DataSet: for this project we will use a dataset of shape 7796x4 will be in CSV format.
Now let’s start some coding»>
First of all like all the project we will start making our necessary imports:
import itertools
import pandas as pd
import numpy as np
from sklearn.linear_model import PassiveAggressiveClassifier
from sklearn.model_selection import train_test_split
from sklearn.feature_extraction.text import TfidfVectorizer
from sklearn.metrics import accuracy_score
from sklearn.metrics import confusion_matrix
Second we will read our data:
df=pd.read_csv(r'C:\Data Science Portfolio\DFNWPAML\Dataset\news.csv')

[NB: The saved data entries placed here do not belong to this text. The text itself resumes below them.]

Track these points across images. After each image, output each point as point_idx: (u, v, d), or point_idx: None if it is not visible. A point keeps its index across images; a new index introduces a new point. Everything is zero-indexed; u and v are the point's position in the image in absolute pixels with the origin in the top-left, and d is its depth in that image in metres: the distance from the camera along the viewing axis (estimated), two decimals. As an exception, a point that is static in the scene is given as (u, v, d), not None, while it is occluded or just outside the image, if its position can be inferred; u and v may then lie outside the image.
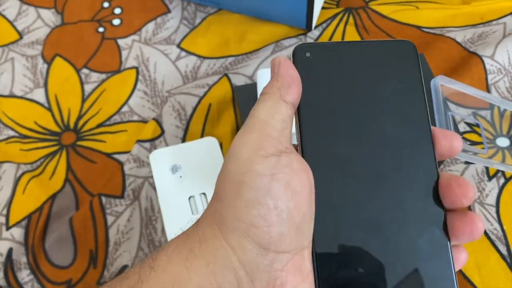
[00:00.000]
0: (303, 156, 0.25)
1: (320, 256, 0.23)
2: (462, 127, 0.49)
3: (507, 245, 0.42)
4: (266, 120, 0.24)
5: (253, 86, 0.47)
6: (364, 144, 0.25)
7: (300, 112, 0.26)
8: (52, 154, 0.49)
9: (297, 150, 0.25)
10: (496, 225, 0.44)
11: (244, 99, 0.46)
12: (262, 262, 0.22)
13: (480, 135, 0.48)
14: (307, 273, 0.23)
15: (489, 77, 0.52)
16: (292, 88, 0.25)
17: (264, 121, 0.24)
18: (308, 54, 0.26)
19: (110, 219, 0.45)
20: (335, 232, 0.24)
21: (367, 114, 0.25)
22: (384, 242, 0.24)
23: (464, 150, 0.42)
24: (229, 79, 0.53)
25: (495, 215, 0.44)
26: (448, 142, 0.25)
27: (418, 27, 0.56)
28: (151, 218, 0.45)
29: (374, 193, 0.24)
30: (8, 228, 0.45)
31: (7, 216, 0.46)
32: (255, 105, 0.25)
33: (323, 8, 0.57)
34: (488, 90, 0.51)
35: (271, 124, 0.24)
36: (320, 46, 0.27)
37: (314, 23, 0.55)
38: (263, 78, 0.44)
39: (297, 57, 0.26)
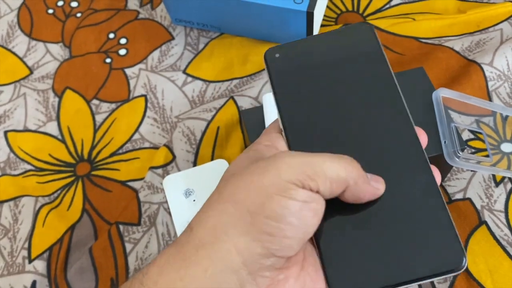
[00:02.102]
0: (288, 143, 0.27)
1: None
2: (466, 135, 0.50)
3: (518, 250, 0.43)
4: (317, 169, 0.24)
5: (259, 109, 0.48)
6: (343, 119, 0.27)
7: (279, 105, 0.27)
8: (69, 185, 0.51)
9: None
10: (507, 231, 0.44)
11: (252, 122, 0.48)
12: (265, 262, 0.23)
13: (484, 142, 0.49)
14: (296, 276, 0.25)
15: (490, 84, 0.53)
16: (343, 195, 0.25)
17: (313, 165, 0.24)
18: (277, 55, 0.28)
19: (128, 246, 0.46)
20: None
21: (341, 95, 0.27)
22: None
23: (468, 159, 0.43)
24: (235, 102, 0.54)
25: (504, 220, 0.45)
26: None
27: (416, 39, 0.57)
28: (168, 243, 0.46)
29: (359, 146, 0.26)
30: (30, 261, 0.46)
31: (29, 249, 0.47)
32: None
33: (322, 25, 0.59)
34: (489, 97, 0.52)
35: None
36: (286, 45, 0.29)
37: (314, 41, 0.57)
38: (268, 102, 0.46)
39: (268, 59, 0.28)
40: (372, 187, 0.25)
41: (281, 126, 0.27)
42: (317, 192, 0.24)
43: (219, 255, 0.23)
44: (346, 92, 0.27)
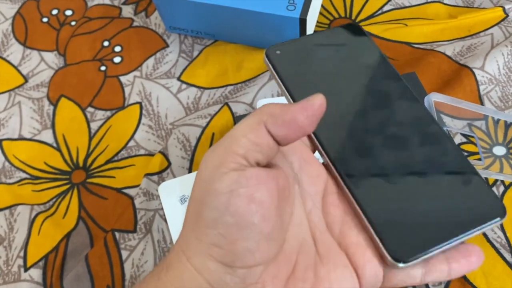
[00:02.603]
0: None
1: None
2: (459, 138, 0.51)
3: None
4: (237, 136, 0.22)
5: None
6: (353, 105, 0.28)
7: (292, 94, 0.28)
8: (64, 193, 0.51)
9: None
10: (500, 233, 0.45)
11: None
12: (232, 279, 0.21)
13: (476, 145, 0.49)
14: (285, 278, 0.23)
15: (481, 88, 0.53)
16: (289, 133, 0.23)
17: (233, 137, 0.22)
18: (278, 52, 0.30)
19: (124, 253, 0.46)
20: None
21: (346, 83, 0.29)
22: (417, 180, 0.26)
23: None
24: (229, 108, 0.54)
25: (497, 223, 0.45)
26: None
27: (409, 44, 0.58)
28: (163, 249, 0.46)
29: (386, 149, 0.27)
30: (26, 269, 0.46)
31: (25, 258, 0.47)
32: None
33: (315, 31, 0.59)
34: (481, 101, 0.53)
35: (240, 142, 0.22)
36: (285, 43, 0.31)
37: (307, 48, 0.57)
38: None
39: (270, 55, 0.30)
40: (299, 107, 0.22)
41: None
42: (247, 164, 0.22)
43: (185, 276, 0.22)
44: (352, 81, 0.29)
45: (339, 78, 0.29)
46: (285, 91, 0.28)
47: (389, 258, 0.24)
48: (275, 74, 0.29)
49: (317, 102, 0.22)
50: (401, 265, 0.24)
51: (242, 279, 0.21)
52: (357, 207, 0.25)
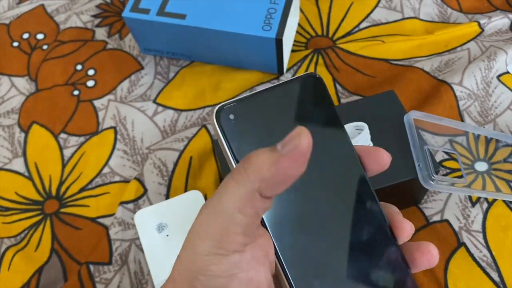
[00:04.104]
0: None
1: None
2: (441, 155, 0.50)
3: (498, 271, 0.43)
4: (230, 213, 0.21)
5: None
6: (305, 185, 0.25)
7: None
8: (36, 224, 0.49)
9: None
10: (485, 252, 0.44)
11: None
12: None
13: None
14: None
15: (460, 103, 0.53)
16: (282, 187, 0.21)
17: (227, 213, 0.21)
18: (231, 116, 0.25)
19: (99, 287, 0.44)
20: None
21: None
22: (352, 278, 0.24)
23: (442, 181, 0.42)
24: (207, 130, 0.53)
25: (482, 241, 0.45)
26: (374, 158, 0.26)
27: (387, 60, 0.58)
28: (141, 281, 0.44)
29: (329, 233, 0.25)
30: (-5, 308, 0.44)
31: (-7, 296, 0.45)
32: (221, 188, 0.21)
33: (293, 51, 0.59)
34: (460, 116, 0.52)
35: (235, 219, 0.21)
36: (239, 103, 0.25)
37: (285, 67, 0.56)
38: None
39: (221, 120, 0.25)
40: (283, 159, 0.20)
41: None
42: (247, 241, 0.21)
43: None
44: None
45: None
46: (231, 159, 0.24)
47: None
48: (223, 141, 0.24)
49: (304, 144, 0.20)
50: None
51: None
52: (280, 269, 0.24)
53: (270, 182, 0.20)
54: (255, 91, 0.26)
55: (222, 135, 0.24)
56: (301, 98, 0.26)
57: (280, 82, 0.26)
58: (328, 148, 0.26)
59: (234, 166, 0.23)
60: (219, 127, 0.24)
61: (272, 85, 0.26)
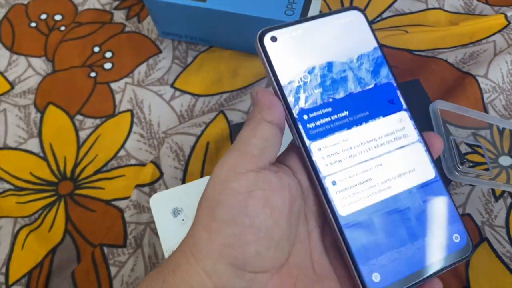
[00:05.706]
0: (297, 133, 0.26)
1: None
2: (463, 148, 0.49)
3: (521, 267, 0.42)
4: (247, 139, 0.24)
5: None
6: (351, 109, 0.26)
7: (282, 88, 0.26)
8: (50, 205, 0.48)
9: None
10: (508, 247, 0.43)
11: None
12: (240, 284, 0.21)
13: (482, 155, 0.48)
14: None
15: (485, 96, 0.52)
16: (273, 109, 0.25)
17: (244, 141, 0.24)
18: (273, 38, 0.27)
19: (113, 270, 0.43)
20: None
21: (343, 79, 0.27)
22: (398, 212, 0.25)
23: (467, 173, 0.41)
24: (225, 116, 0.52)
25: (506, 236, 0.43)
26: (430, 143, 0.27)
27: (409, 51, 0.56)
28: (155, 265, 0.43)
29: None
30: (8, 287, 0.43)
31: (7, 274, 0.44)
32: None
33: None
34: (485, 109, 0.51)
35: (252, 143, 0.23)
36: (284, 27, 0.27)
37: (306, 54, 0.55)
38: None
39: (264, 42, 0.27)
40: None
41: (290, 121, 0.26)
42: (262, 165, 0.23)
43: (193, 280, 0.22)
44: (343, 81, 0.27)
45: (332, 78, 0.27)
46: (273, 79, 0.26)
47: None
48: (266, 63, 0.26)
49: (254, 89, 0.25)
50: None
51: (249, 285, 0.21)
52: (340, 239, 0.24)
53: (270, 106, 0.24)
54: (298, 19, 0.27)
55: (265, 57, 0.26)
56: (342, 29, 0.27)
57: (322, 13, 0.27)
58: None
59: (275, 85, 0.26)
60: (262, 49, 0.26)
61: (314, 15, 0.27)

Third Let’s have a look of our Data to get comfortable with it
df.shape
df.head()
Fourth we’ll labeling our data, since we ar going to use ML algorithem labeling our data is an important part of data preprocessing for ML, particularly for supervised learning, in which both input and output data are labeled for classification to provide a learning basis for future data processing.
labels = df.label
labels.head()
0 FAKE
1 FAKE
2 REAL
3 FAKE
4 REAL
Name: label, dtype: object
Fifth we have to split our data set into traninig and testing sets so to apply ML algorithem
x_train, x_test, y_train, y_test = train_test_split(df["text"], labels, test_size = 0.2, Random_state = 7)